Sunday, February 25, 2018

A closer look at the hydrogen atom

I have not slept in over a week
except one night
when I did not sleep
but was a little better
I swam 3000 yrds,
then 2700 yards
the cold water wakes me
 i am healthy enough
nervous all the time
i am tired
i won't sleep tonight
i suppose
i am losing touch with things
people love the wretched
i am half an idiot savant
But the course, that is where I'm at.  I hoped this would shed some light on portions of the physics that were hidden and I am not disappointed.
I'm continuing to fall behind, but there are some very interesting features
and answers are coming.
This is an example.
I have destroyed the magic of time
Now to take a closer look at the hydrogen atom, 
a more complicated result without more complicated mathematics.

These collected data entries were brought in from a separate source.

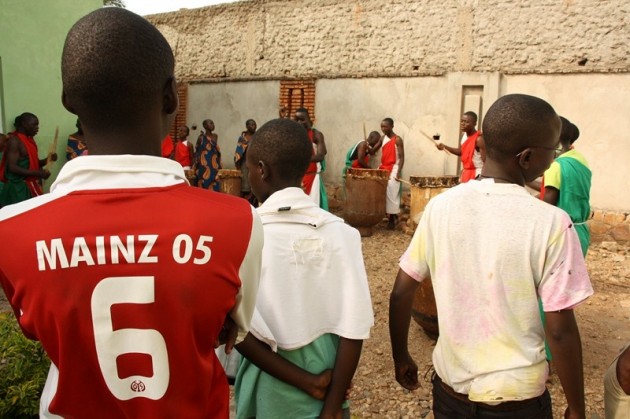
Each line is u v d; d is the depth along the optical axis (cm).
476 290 162
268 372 165
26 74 674
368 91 926
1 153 608
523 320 159
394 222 846
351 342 171
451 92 842
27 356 252
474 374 163
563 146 338
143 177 106
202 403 107
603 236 733
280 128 182
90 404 102
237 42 1085
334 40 957
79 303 98
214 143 1006
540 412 165
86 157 106
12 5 650
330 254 171
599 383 354
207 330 104
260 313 167
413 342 418
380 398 336
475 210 165
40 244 99
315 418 172
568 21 753
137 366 100
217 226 105
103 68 103
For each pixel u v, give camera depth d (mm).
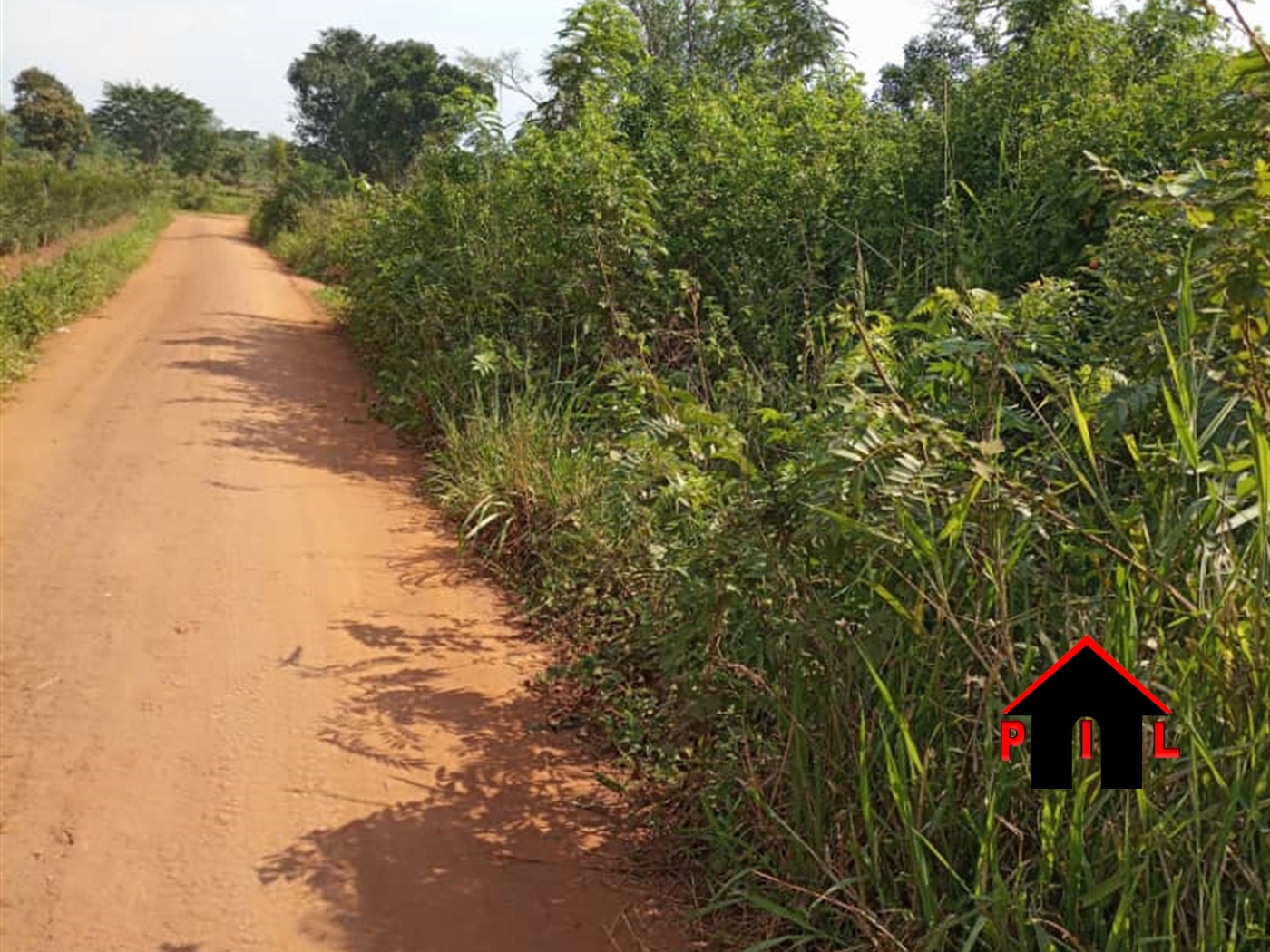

1.      A closer look at the hydrogen atom

The key point we are going towards is that the stable orbits for electrons reflect the places where the exchange rate between the nucleus and the first shell of electrons becomes stable for different ambient energy configurations.
Outer shells of electrons in more complicated orbits will reflect the same features.
While those calculations have not been done even for the Hydrogen atom, we can see they come from the standard orbital model.
For hydrogen we are looking at a “stable” electron proton pair.  This is a transitional state with a stable ct1 substitution rate.  However, the substitution rate can be increased with excited orbits which are transitional quantum changes: n=1,2,3, etc based on this formula: L=nh/2pi.
Likewise “a photon” is given off with a “frequency (wave length)” as you drop from one value of n to a lesser value indicating (by virtue of the wave) that it is more than one photon.  The energy given off is a function of the nh/2pi equation which translates easily into packets of ct1 exchange although pi has to have a universally applicable value (at least observable) and Planck’s constant has to be looked at in terms of ct1 exchange rate.  This is important because we need to know how much information is used in the calculation of pi, how many places are applicable.
The level of compression then varies within a range that does not completely destabilize as ct1 exchange rates increase.  The exchange of ct3 states as opposed to their replacement by ct1 exchange varies within this range without one totally substituting for the other.  It is a vibrational ct1 exchange as opposed to one which is destructive.
To the extent that waves are what are being viewed, it seems likely that these are an intermediary state between one dimensional photons and three dimensional neutrons with electrons and to a lesser extent protons being states that are transitions between two dimensional waves fixed 3 dimensional features of neutrons.  This raises the question of what are the transitional states, if they are neither waves nor 3 dimensional solids. 
The suggested result is that these electrons transition or "bounce" between the number of dimensions existing on either side of the inflection points depending on whether they are in the process of (compressing) building up or (decompressing) breaking down and the net averages that are represented.  What other choices would there be?
This suggests the uncomfortable (unstable) result that electrons would be transitioning between compressing towards a neutron state and breaking down to a wave state as it slowly transitions towards one state or the other. Frequency reflects the number of photons with the wave which are incremental because of the 2^n pairing possibly.  An examination of this transition vs the L=nh/2pi is worth considering.
The faster movement of electrons within the system is because the number of ct1 and ct2 substitutions vs bundled ct3 substitutions is greater than with a proton where the number of ct3 substitutions is greater, effectively bundled electrons or nearly that result.  
The alternative is to say that electrons are just probabilities which is not super-symmetric.  Instead the speed of ct1 substitutions is high because the transitions are unstable.